The problem “is that today we still don’t actually have reliable assays for measuring the activities of specific protein kinases from crude lysates made from cells, or from tissues,” Pelech explains. Because most peptide and protein substrates are promiscuous—they can be phosphorylated by a variety of endogenous kinases—“you’re actually measuring several different protein kinases at that same time. Lots of companies sell kinase-assay kits, but they’re not actually that specific.”

Glowing reports

It used to be that lysates would be biochemically fractionated and assayed by measuring the incorporation of radioactive Pi into the cells. The assumption was that experimental and control samples could be fractionated to the level that the kinase responsible for the difference could be distinguished. Such assays are now far less popular thanks to cost, safety, disposal and regulatory considerations.

Assay formats using radioactivity have largely been replaced by luminescent assays such as Promega’s ADP-Glo™ Kinase Assay, and fluorescent assays like Thermo Fisher Scientific’s Adapta® Universal Kinase Assay and DiscoveRx’s ADP Hunter™, which detect ADP, a by-product of phosphorylation. Affinity reagent-based assays that use generic phospho-site-specific antibodies to identify phosphorylated substrate are also popular, and Thermo Fisher Scientific’s Omnia® kinase assay uses a substrate that fluoresces when phosphorylated, enabling kinetic assays.

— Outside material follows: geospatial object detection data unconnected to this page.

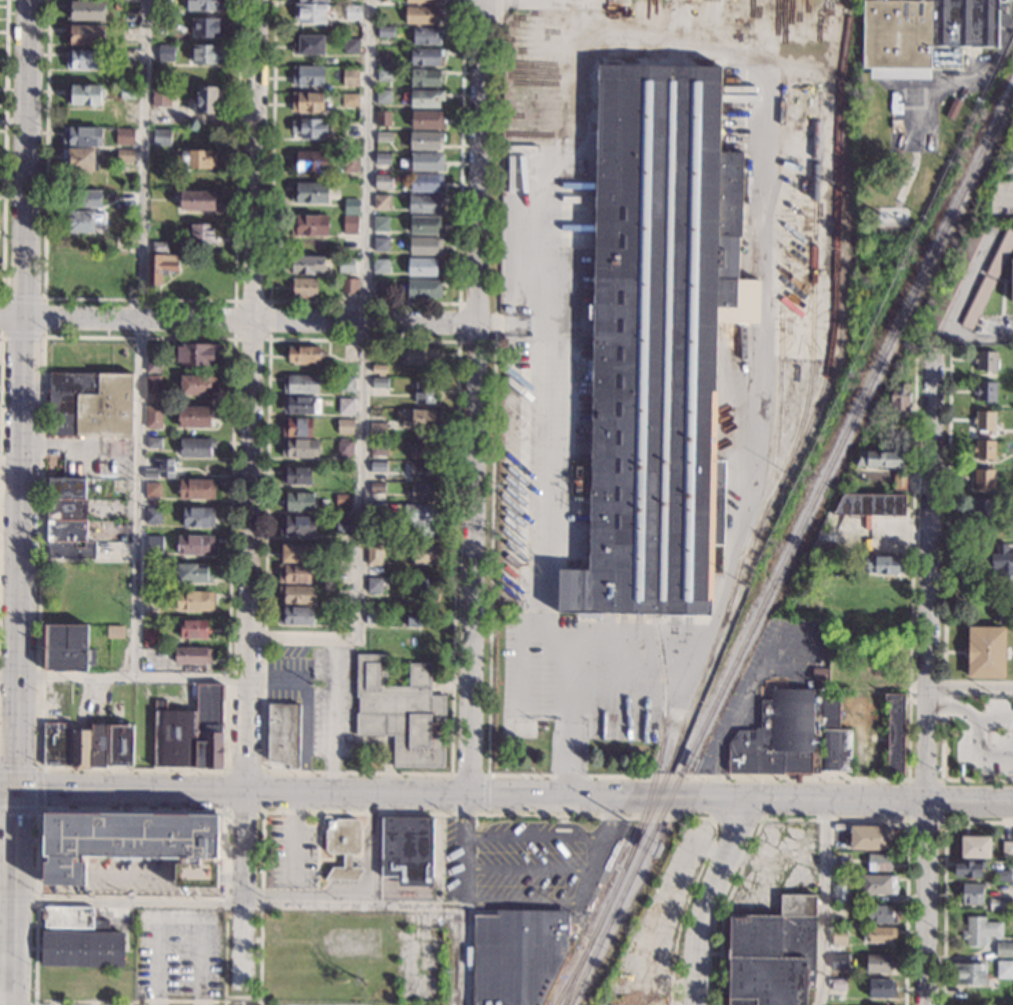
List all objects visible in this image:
building: (313, 0)
building: (127, 1)
building: (422, 1)
building: (161, 3)
building: (204, 5)
building: (118, 7)
building: (87, 10)
building: (352, 12)
building: (310, 13)
building: (421, 14)
building: (207, 27)
building: (385, 31)
building: (923, 32)
building: (87, 35)
building: (425, 35)
building: (308, 44)
building: (351, 45)
building: (383, 51)
building: (166, 53)
building: (207, 54)
building: (425, 57)
building: (951, 58)
building: (84, 59)
building: (308, 75)
building: (384, 75)
building: (350, 77)
building: (425, 77)
road: (962, 80)
building: (127, 92)
building: (85, 95)
building: (383, 96)
building: (160, 97)
building: (426, 98)
building: (350, 99)
building: (207, 100)
building: (307, 101)
building: (383, 118)
building: (427, 120)
building: (308, 128)
building: (350, 128)
building: (83, 136)
building: (124, 136)
building: (161, 136)
building: (384, 136)
building: (425, 140)
road: (3, 149)
building: (125, 155)
building: (382, 158)
building: (81, 159)
building: (199, 159)
building: (309, 161)
building: (427, 161)
building: (350, 162)
building: (382, 181)
building: (426, 182)
building: (311, 193)
building: (82, 198)
building: (197, 200)
building: (382, 202)
building: (425, 203)
building: (351, 206)
building: (85, 221)
building: (380, 223)
building: (309, 224)
building: (350, 224)
building: (425, 225)
building: (202, 233)
building: (380, 243)
road: (548, 243)
building: (425, 245)
building: (159, 246)
building: (188, 261)
building: (80, 262)
building: (307, 264)
building: (346, 265)
building: (381, 265)
building: (159, 266)
building: (424, 266)
building: (987, 279)
building: (1011, 280)
building: (349, 285)
building: (304, 286)
building: (951, 286)
building: (381, 288)
building: (423, 288)
railway: (812, 294)
road: (21, 298)
road: (138, 298)
road: (363, 302)
road: (956, 311)
road: (0, 317)
road: (42, 317)
road: (238, 320)
road: (20, 336)
road: (139, 339)
road: (231, 339)
road: (266, 339)
road: (457, 339)
road: (456, 341)
building: (657, 343)
building: (515, 348)
building: (198, 354)
building: (303, 354)
building: (422, 355)
building: (985, 360)
building: (153, 363)
building: (379, 369)
road: (362, 373)
building: (379, 382)
building: (346, 383)
building: (153, 384)
building: (301, 384)
building: (196, 385)
building: (424, 391)
building: (985, 391)
building: (899, 397)
building: (90, 404)
building: (301, 404)
building: (346, 406)
building: (153, 416)
building: (195, 417)
building: (418, 418)
building: (984, 421)
building: (345, 426)
building: (297, 427)
building: (377, 430)
railway: (776, 433)
building: (153, 442)
building: (195, 447)
building: (299, 447)
building: (378, 447)
building: (344, 448)
building: (421, 450)
building: (984, 450)
road: (250, 451)
building: (879, 459)
building: (160, 469)
building: (378, 470)
building: (421, 470)
building: (298, 476)
building: (984, 478)
building: (119, 483)
building: (377, 487)
building: (196, 488)
building: (151, 489)
building: (422, 492)
building: (66, 498)
building: (343, 499)
building: (299, 501)
building: (875, 501)
road: (22, 502)
road: (474, 502)
building: (983, 508)
building: (377, 511)
railway: (764, 514)
building: (152, 515)
building: (198, 517)
building: (419, 520)
building: (343, 525)
building: (297, 526)
road: (564, 532)
building: (68, 540)
building: (154, 544)
building: (194, 544)
railway: (790, 549)
building: (342, 552)
building: (295, 553)
building: (374, 553)
building: (427, 553)
building: (169, 559)
building: (1002, 560)
building: (884, 564)
building: (150, 571)
building: (194, 572)
building: (294, 574)
building: (374, 585)
building: (424, 589)
railway: (731, 590)
building: (339, 593)
building: (297, 594)
building: (194, 601)
road: (943, 602)
building: (1008, 608)
building: (342, 613)
building: (295, 615)
building: (374, 615)
building: (419, 618)
building: (343, 622)
building: (193, 628)
building: (114, 631)
building: (150, 637)
building: (67, 648)
building: (986, 652)
building: (193, 657)
building: (397, 667)
road: (774, 668)
building: (878, 672)
building: (819, 673)
building: (839, 673)
road: (123, 677)
road: (928, 679)
road: (970, 688)
railway: (664, 689)
railway: (686, 693)
building: (401, 711)
road: (334, 715)
road: (994, 722)
building: (189, 732)
road: (975, 732)
building: (283, 733)
building: (895, 733)
building: (781, 736)
building: (834, 738)
building: (56, 743)
building: (98, 745)
building: (120, 745)
railway: (662, 745)
building: (80, 748)
road: (467, 775)
road: (516, 775)
traffic signals: (15, 789)
road: (37, 789)
road: (357, 794)
road: (485, 794)
road: (730, 797)
road: (879, 798)
road: (262, 812)
road: (737, 819)
road: (829, 819)
road: (942, 822)
road: (535, 835)
building: (870, 837)
building: (131, 843)
building: (343, 846)
building: (975, 847)
building: (407, 849)
road: (597, 849)
building: (1007, 849)
road: (231, 852)
building: (879, 862)
building: (841, 866)
road: (527, 867)
building: (968, 869)
road: (29, 875)
road: (64, 875)
building: (1002, 875)
road: (130, 876)
parking lot: (132, 876)
road: (196, 876)
road: (231, 876)
road: (943, 879)
building: (877, 884)
building: (987, 884)
road: (261, 885)
road: (352, 892)
building: (842, 893)
building: (971, 893)
road: (709, 898)
road: (519, 900)
road: (822, 901)
road: (231, 903)
building: (1000, 904)
building: (840, 911)
building: (882, 914)
road: (174, 916)
building: (398, 920)
building: (980, 930)
building: (881, 935)
building: (839, 939)
building: (79, 940)
building: (1004, 949)
parking lot: (178, 953)
building: (773, 954)
building: (517, 955)
building: (839, 961)
building: (880, 962)
building: (1004, 969)
railway: (573, 972)
building: (969, 973)
building: (838, 984)
building: (881, 988)
road: (131, 1001)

Yet it is well known that even column-fractionated lysates typically contain kinases with overlapping specificities, Pelech points out. One work-around is to use a selective inhibitor for the kinase(s) you’re interested in, says Said Goueli, senior research fellow at Promega. It’s important to establish that the inhibitor itself is not promiscuous for the kinases you’re trying to distinguish among, and thus the difference in activity seen between before and after adding the selective inhibitor is primarily due to the targeted enzyme. Kinase promiscuity is less of an issue when working with purified materials.

Pull it down, pull it out

Most kinase assays rely on antibodies in one form or another—if not for detection and visualization then at least for capture or isolation of a specific protein for further study. The best known of these technologies are the classical Western blots and ELISAs, with “room for more advanced techniques, such as HTRF [Homogeneous Time-Resolved Fluorescence] and other TR-FRET- or bead-based technologies, to be recognized in the field of cell signaling,” says Fabienne Charrier-Savournin, head of the cell signaling group at Cisbio Bioassays. These include platforms such as LanthaScreen and AlphaLISA.

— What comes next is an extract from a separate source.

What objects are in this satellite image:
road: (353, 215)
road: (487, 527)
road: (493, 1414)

The use of antibodies for sample-population enrichment prior to mass-spectrometry analysis is another widely used methodology. Cell Signaling Technology’s (CST’s) PTMScan products and services, for example, use motif antibodies that “recognize particular post-translational modifications [PTMs] like phospho-tyrosine, phospho-serine/threonine and other PTMs to immunoprecipitate broad classes of peptide from a single sample,” notes Matt Stokes, principal scientist at CST. Some vendors instead use metal (like titanium dioxide or iron-based) affinity beads to enrich for phosphorylations.

Kinexus’ KinexTM KAM-880 antibody microarray uses 877 pan- and phosphosite-specific antibodies, in many cases enabling discrimination between the phosphorylated and nonphosphorylated states. “We sell those chips in kits for about $750—so for the cost of maybe three antibodies, you can actually get everything you need to assay 877 [epitopes],” says Pelech. Each quadruplicate-printed array is designed to query two samples in parallel, in duplicate. Antibody- and protein-based arrays are available from other vendors, as well.

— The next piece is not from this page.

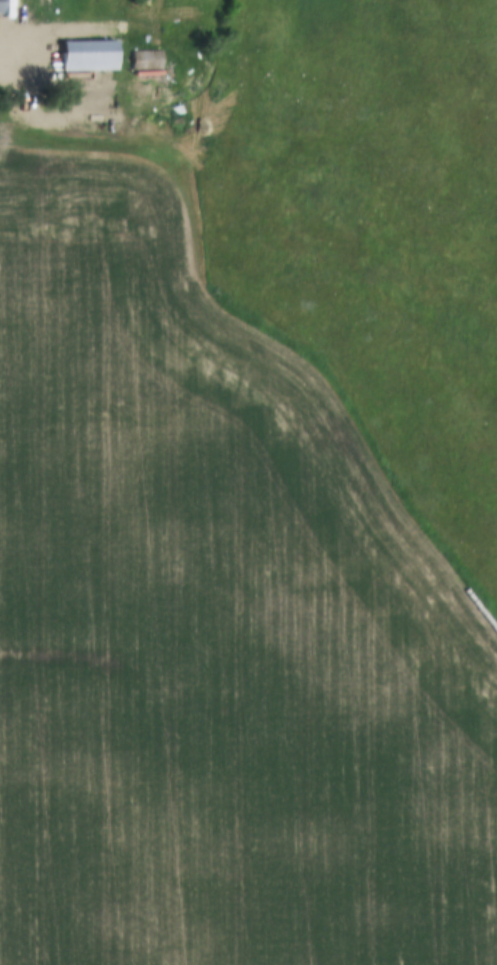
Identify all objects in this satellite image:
building: (89, 57)
building: (147, 61)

Many technologies are available to dissect the nodes of a cell signaling pathway, search for mechanistic clues as to where they fit into the larger network or examine how they may be perturbed or rescued. Assays may be activity- or binding-based, cell-based or biochemical, low- or high-throughput, universal or specific, suitable for an academic lab or best outsourced to a contract provider. Chances are you can’t (or won’t want to) use just one.